There is a lot more work to be done to tease out trends and patterns that might have some meaning, but just glancing at the graph above, some of those patterns do begin to emerge. First, dialogue increases as The Silmarillion progresses. In the second half of the book (calculated by chapter, not page or word count), only two chapters have no dialogue and only four chapters (inclusive of those two without dialogue) fall below the median of 5.3% dialogue. Put another way:
- In the first half of chapters, 71% of chapters are below the median.
- In the second half of chapters, 29% of chapters are below the median.
Why is this? My tentative theory is that we see the book moving from the realm of the mythic—from events that are passed down through the oral tradition and ancient written traditions—and into the historical, where the narrator has a greater array of sources, including eyewitness testimony, and begins to write with greater immediacy rather than the arm's-length style of myth and ancient history.
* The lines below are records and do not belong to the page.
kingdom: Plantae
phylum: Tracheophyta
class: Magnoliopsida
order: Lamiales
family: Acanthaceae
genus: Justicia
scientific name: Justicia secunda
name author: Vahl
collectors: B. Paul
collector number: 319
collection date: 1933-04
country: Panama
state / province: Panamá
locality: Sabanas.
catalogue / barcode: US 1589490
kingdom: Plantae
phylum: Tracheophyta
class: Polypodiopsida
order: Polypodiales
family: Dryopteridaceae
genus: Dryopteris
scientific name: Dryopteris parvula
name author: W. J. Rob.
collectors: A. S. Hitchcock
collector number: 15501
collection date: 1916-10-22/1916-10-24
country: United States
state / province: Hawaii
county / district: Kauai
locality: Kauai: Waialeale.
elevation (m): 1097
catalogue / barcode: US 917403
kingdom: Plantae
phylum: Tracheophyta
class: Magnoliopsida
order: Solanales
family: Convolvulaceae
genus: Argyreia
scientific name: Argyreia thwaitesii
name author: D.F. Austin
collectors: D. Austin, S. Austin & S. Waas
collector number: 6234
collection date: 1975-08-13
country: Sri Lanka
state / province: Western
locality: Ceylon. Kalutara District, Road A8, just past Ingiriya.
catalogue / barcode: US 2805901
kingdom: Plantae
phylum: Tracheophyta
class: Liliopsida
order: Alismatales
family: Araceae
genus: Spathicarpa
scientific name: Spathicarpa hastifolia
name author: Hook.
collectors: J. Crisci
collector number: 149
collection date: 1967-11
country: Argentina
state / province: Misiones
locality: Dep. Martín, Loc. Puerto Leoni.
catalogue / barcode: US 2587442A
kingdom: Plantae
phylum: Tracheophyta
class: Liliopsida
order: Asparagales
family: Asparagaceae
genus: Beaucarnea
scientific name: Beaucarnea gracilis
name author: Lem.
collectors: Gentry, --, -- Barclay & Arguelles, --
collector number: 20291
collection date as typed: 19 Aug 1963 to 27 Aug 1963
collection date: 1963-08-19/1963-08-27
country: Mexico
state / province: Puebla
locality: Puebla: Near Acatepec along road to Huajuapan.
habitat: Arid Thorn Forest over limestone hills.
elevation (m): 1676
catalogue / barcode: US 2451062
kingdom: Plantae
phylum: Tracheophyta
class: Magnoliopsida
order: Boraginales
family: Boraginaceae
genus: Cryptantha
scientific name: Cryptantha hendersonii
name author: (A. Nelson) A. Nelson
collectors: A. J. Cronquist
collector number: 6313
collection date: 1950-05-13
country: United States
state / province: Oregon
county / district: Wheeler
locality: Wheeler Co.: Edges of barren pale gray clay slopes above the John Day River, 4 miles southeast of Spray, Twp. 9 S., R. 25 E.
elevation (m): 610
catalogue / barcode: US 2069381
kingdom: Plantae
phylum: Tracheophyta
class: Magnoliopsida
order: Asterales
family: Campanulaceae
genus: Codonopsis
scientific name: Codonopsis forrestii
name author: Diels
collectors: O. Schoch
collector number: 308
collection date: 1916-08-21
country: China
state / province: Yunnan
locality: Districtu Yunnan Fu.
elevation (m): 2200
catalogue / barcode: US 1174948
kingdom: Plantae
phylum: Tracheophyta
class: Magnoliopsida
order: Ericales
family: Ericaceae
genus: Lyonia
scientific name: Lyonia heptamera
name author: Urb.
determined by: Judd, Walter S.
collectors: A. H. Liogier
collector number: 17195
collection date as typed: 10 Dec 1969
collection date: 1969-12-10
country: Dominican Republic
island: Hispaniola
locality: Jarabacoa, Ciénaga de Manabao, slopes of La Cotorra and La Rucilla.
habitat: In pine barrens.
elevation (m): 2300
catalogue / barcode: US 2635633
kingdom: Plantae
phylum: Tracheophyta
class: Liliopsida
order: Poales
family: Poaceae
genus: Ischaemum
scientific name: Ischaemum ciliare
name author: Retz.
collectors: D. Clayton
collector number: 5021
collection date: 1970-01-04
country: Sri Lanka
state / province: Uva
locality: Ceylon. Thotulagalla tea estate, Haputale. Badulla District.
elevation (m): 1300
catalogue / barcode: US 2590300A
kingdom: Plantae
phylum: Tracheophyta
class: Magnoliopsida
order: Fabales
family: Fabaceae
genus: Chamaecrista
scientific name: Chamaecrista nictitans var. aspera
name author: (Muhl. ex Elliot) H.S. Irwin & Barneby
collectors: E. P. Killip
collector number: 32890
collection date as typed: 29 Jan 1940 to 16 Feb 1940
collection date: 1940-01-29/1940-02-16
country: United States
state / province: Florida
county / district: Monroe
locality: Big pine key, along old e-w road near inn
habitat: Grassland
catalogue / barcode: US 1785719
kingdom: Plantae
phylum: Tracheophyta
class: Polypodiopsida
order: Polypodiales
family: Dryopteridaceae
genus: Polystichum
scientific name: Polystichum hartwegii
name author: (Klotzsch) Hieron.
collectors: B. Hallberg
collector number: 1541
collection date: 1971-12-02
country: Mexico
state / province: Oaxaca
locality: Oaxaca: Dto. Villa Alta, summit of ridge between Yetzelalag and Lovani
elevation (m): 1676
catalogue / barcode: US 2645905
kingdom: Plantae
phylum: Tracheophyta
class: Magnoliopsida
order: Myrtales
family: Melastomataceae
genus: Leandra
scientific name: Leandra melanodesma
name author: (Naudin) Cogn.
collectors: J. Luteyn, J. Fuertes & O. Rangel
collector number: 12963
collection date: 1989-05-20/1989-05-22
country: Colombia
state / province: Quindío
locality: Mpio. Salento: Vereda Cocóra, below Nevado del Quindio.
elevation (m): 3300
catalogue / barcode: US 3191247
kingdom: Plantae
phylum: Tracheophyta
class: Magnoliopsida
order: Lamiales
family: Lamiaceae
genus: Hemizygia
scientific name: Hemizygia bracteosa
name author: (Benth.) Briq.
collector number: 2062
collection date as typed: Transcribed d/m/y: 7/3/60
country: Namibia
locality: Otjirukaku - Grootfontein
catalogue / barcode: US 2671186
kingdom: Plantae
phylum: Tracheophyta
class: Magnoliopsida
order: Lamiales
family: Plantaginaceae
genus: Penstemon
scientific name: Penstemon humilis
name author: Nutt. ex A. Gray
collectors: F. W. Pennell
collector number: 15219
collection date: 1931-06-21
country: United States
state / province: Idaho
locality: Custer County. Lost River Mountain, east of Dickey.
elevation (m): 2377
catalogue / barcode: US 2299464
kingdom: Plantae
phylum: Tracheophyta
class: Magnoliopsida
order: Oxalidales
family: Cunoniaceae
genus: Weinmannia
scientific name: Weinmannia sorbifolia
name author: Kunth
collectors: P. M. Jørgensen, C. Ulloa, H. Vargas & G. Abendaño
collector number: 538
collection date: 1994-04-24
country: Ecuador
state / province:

What I am curious about: As I dig deeper into these data, will I see this theory bear out in which episodes or characters/groups are granted actual dialogue? In other words, will characters and peoples lost to the mists of time speak less, as I would expect? Or will the type of dialogue (e.g., a formal speech that may have been preserved vs. an extempore conversation that would not) vary based on narrative distance? I have documented in the past that the narrator of The Silmarillion uses the "it is said/told/sung" construction more with characters who are less accessible, so there is evidence that Tolkien manipulated writing style based on what his narrators' access to various sources. Does he use dialogue similarly to communicate that "mythic distance"?
There are also chapters that are more expository in purpose (Valaquenta, "Of Beleriand and Its Realms") that do not contain dialogue. Without digging deeper into the chapters themselves, most of those without dialogue that aren't similarly expository are chapters where the material would be less accessible to Pengolodh as a narrator. Whether this bears added scrutiny remains to be seen!
Finally, in discussing these data on the SWG's Discord, polutropos noticed something interesting, which is that the chapter with the most dialogue—"Of Aulë and Yavanna," where almost 57% of the words of the chapter are given over to dialogue—was not in fact written by Tolkien. As document by Douglas Charles Kane in his book Arda Reconstructed, "This chapter is completely manufactured by Christopher, though using his father's own writings" (page 54). Where Kane usually includes a chart pointing to the source for each bit of The Silmarillion, his chapter on "Of Aulë and Yavanna" contains no such chart because, while he is able to document where ideas came from, Christopher actually wrote the chapter.
Interestingly, "Of the Noldor in Beleriand" is the chapter with the second most dialogue and, according to Kane, "The changes made in this chapter are among the smallest anywhere in the published text" (page 154). So Tolkien does sometimes write dialogue-heavy chapters—though without data to back me up (yet! it's coming!), most of that dialogue appears to come in the form of lengthier speeches, not necessarily the debate/conversation format of Of Aulë and Yavanna."
The biggest impact of the dialogue-heavy "Of Aulë and Yavanna," I suspect, will emerge as I dig more into the data on gender and who speak in The Silmarillion. Yavanna is one of the women who speaks the most in The Silmarillion, but almost all of her dialogue occurs in this chapter. If this chapter is constructed by Christopher, how does that impact the amount of speech women are permitted by Tolkien? Polutropos' observation spurred me to plan to document the source of the various dialogue sections: Are they original to Tolkien's writings or added? Kane, interestingly, is critical of Christopher Tolkien in Arda Reconstructed for what he perceives as Christopher removing women characters from the text. In this instance, we see a significant example of the opposite: a woman's role is not only expanded, but she is given an opportunity to speak.